* Task objective
Quote the lines in the items below, starting with the line that contains "तीजन बाई की बहू" and ending with the line that contains "गायिका की बहू". Include both of those lines.

* Input records
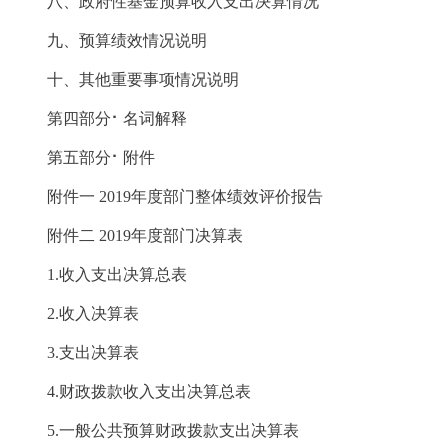
八、政府性基金预算收入支出决算情况
九、预算绩效情况说明
十、其他重要事项情况说明
第四部分⠂名词解释
第五部分⠂附件
附件一 2019年度部门整体绩效评价报告
附件二 2019年度部门决算表
1.收入支出决算总表
2.收入决算表
3.支出决算表
4.财政拨款收入支出决算总表
5.一般公共预算财政拨款支出决算表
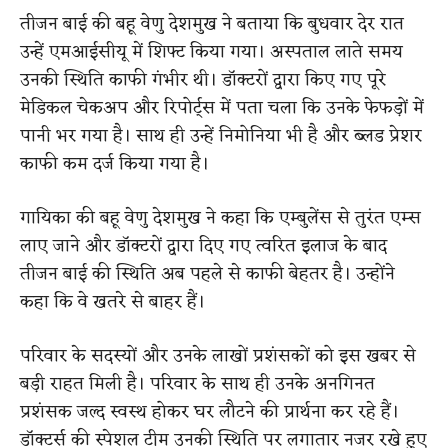
तीजन बाई की बहू वेणु देशमुख ने बताया कि बुधवार देर रात
उन्हें एमआईसीयू में शिफ्ट किया गया। अस्पताल लाते समय
उनकी स्थिति काफी गंभीर थी। डॉक्टरों द्वारा किए गए पूरे
मेडिकल चेकअप और रिपोर्ट्स में पता चला कि उनके फेफड़ों में
पानी भर गया है। साथ ही उन्हें निमोनिया भी है और ब्लड प्रेशर
काफी कम दर्ज किया गया है।
गायिका की बहू वेणु देशमुख ने कहा कि एम्बुलेंस से तुरंत एम्स
लाए जाने और डॉक्टरों द्वारा दिए गए त्वरित इलाज के बाद
तीजन बाई की स्थिति अब पहले से काफी बेहतर है। उन्होंने
कहा कि वे खतरे से बाहर हैं।
परिवार के सदस्यों और उनके लाखों प्रशंसकों को इस खबर से
बड़ी राहत मिली है। परिवार के साथ ही उनके अनगिनत
प्रशंसक जल्द स्वस्थ होकर घर लौटने की प्रार्थना कर रहे हैं।
डॉक्टर्स की स्पेशल टीम उनकी स्थिति पर लगातार नजर रखे हुए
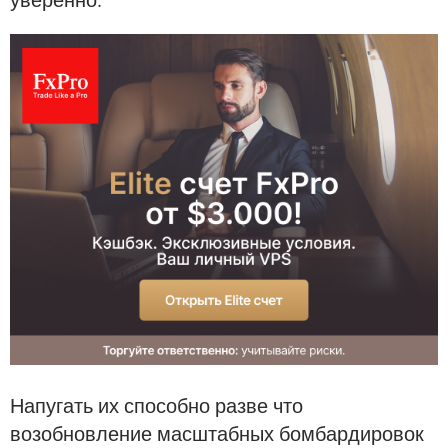
Напугать их способно разве что
возобновление масштабных бомбардировок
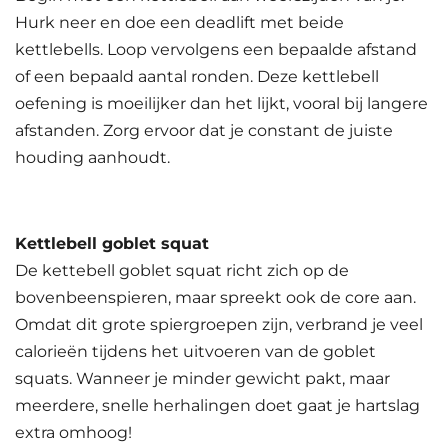
Hurk neer en doe een deadlift met beide
kettlebells. Loop vervolgens een bepaalde afstand
of een bepaald aantal ronden. Deze kettlebell
oefening is moeilijker dan het lijkt, vooral bij langere
afstanden. Zorg ervoor dat je constant de juiste
houding aanhoudt.
Kettlebell goblet squat
De kettebell goblet squat richt zich op de
bovenbeenspieren, maar spreekt ook de core aan.
Omdat dit grote spiergroepen zijn, verbrand je veel
calorieën tijdens het uitvoeren van de goblet
squats. Wanneer je minder gewicht pakt, maar
meerdere, snelle herhalingen doet gaat je hartslag
extra omhoog!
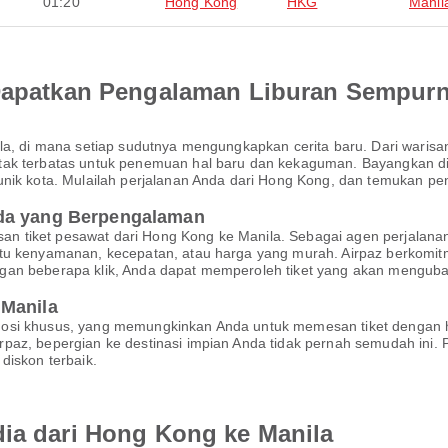
01:20
Hong Kong
HKG
Manil
 Dapatkan Pengalaman Liburan Sempur
nila, di mana setiap sudutnya mengungkapkan cerita baru. Dari war
ak terbatas untuk penemuan hal baru dan kekaguman. Bayangkan diri 
 unik kota. Mulailah perjalanan Anda dari Hong Kong, dan temukan
nda yang Berpengalaman
 tiket pesawat dari Hong Kong ke Manila. Sebagai agen perjalana
itu kenyamanan, kecepatan, atau harga yang murah. Airpaz berkomi
gan beberapa klik, Anda dapat memperoleh tiket yang akan mengub
 Manila
mosi khusus, yang memungkinkan Anda untuk memesan tiket dengan 
paz, bepergian ke destinasi impian Anda tidak pernah semudah ini.
diskon terbaik.
dia dari Hong Kong ke Manila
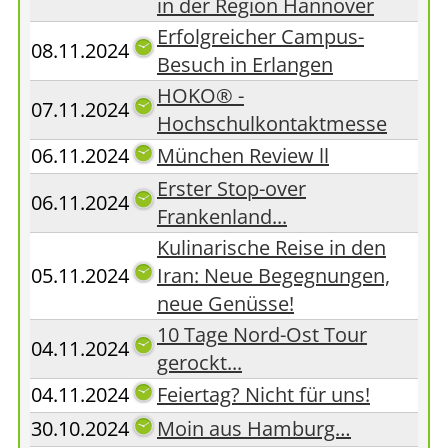
in der Region Hannover
Erfolgreicher Campus-
08.11.2024
Besuch in Erlangen
HOKO® -
07.11.2024
Hochschulkontaktmesse
06.11.2024
München Review ll
Erster Stop-over
06.11.2024
Frankenland...
Kulinarische Reise in den
05.11.2024
Iran: Neue Begegnungen,
neue Genüsse!
10 Tage Nord-Ost Tour
04.11.2024
gerockt...
04.11.2024
Feiertag? Nicht für uns!
30.10.2024
Moin aus Hamburg…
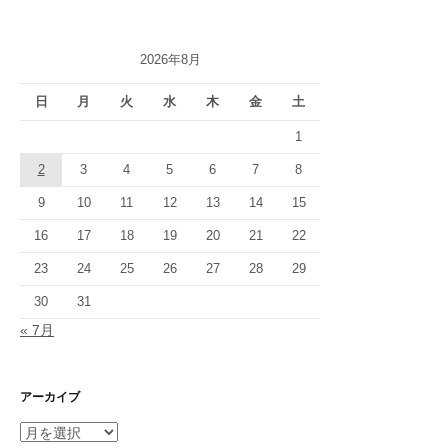
2026年8月
日
月
火
水
木
金
土
1
2
3
4
5
6
7
8
9
10
11
12
13
14
15
16
17
18
19
20
21
22
23
24
25
26
27
28
29
30
31
« 7月
アーカイブ
ア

* Answer space
तीजन बाई की बहू वेणु देशमुख ने बताया कि बुधवार देर रात
उन्हें एमआईसीयू में शिफ्ट किया गया। अस्पताल लाते समय
उनकी स्थिति काफी गंभीर थी। डॉक्टरों द्वारा किए गए पूरे
मेडिकल चेकअप और रिपोर्ट्स में पता चला कि उनके फेफड़ों में
पानी भर गया है। साथ ही उन्हें निमोनिया भी है और ब्लड प्रेशर
काफी कम दर्ज किया गया है।
गायिका की बहू वेणु देशमुख ने कहा कि एम्बुलेंस से तुरंत एम्स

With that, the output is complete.